Games are much more different from each other, and while some games are meant to be enjoyed maybe an hour or two of your life, other games are meant to take up potentially tens of thousands of hours.
MWO is the game I've sunk most hours into of all games, I think. But would I say that it's better than games like Gone Home, Dear Esther, Sword & Sworcery, or other short games with a very specific artistic vision and a lot more attention to detail and craft? I don't know. How does one compare MWO with Day of the Tentacle or Indiana Jones: The Fate of Atlantis?

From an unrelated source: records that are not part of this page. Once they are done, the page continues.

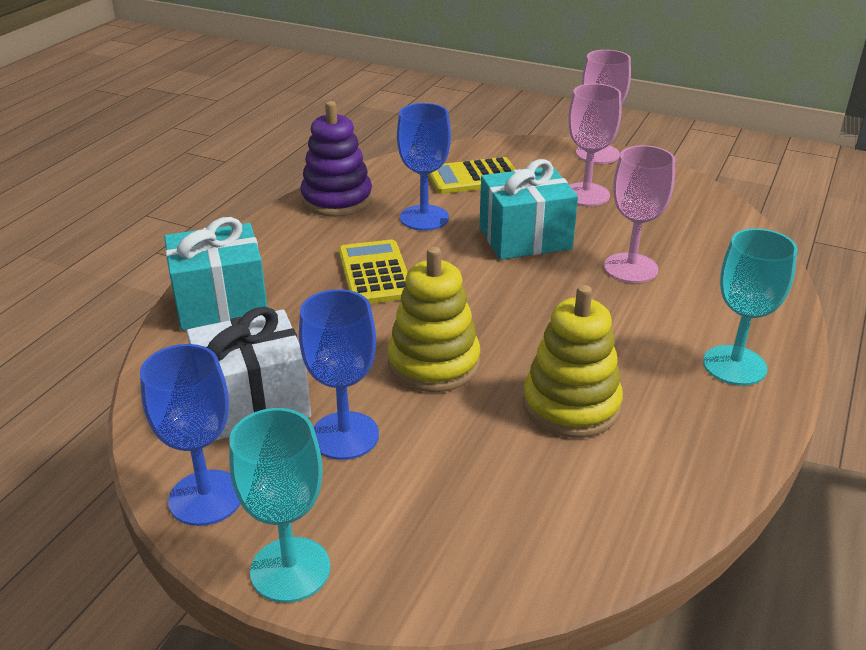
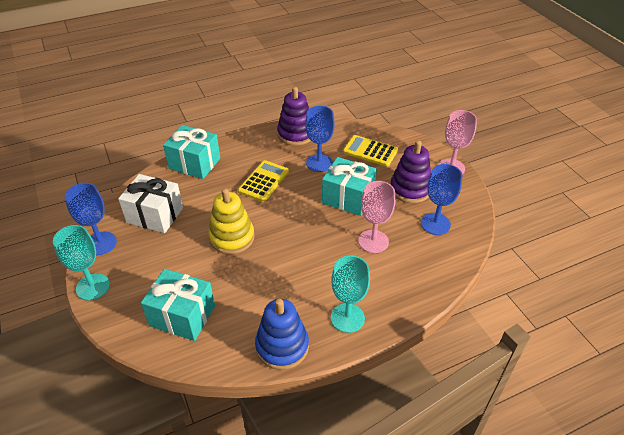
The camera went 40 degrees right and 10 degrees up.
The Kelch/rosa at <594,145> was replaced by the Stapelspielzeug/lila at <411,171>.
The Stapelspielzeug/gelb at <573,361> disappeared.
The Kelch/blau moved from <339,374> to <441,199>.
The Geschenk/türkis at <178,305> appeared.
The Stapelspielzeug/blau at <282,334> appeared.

I think the only reasonable way to do it is to compare different FPS games and then judge them based on how good they were for their time. Not just in terms of how much you played them, but whether or not they pushed the envelope, did something new, or actually had some deeper emotional value as artistic products, or whether they had a compelling story that stuck with you.
http://www.pcgamer.com/best-fps-games/
PC gamer divided FPS into different categories, like best single player, best co-op and best competitive (PVP) games and put MWO on the list of best competitive FPS games ever made. I can agree with that.
Is MWO better than Loom or Commander Keen or Civilization? I have no idea how to compare them. It's like asking whether a certain wine is better than a Big Mac, to me. They're different things.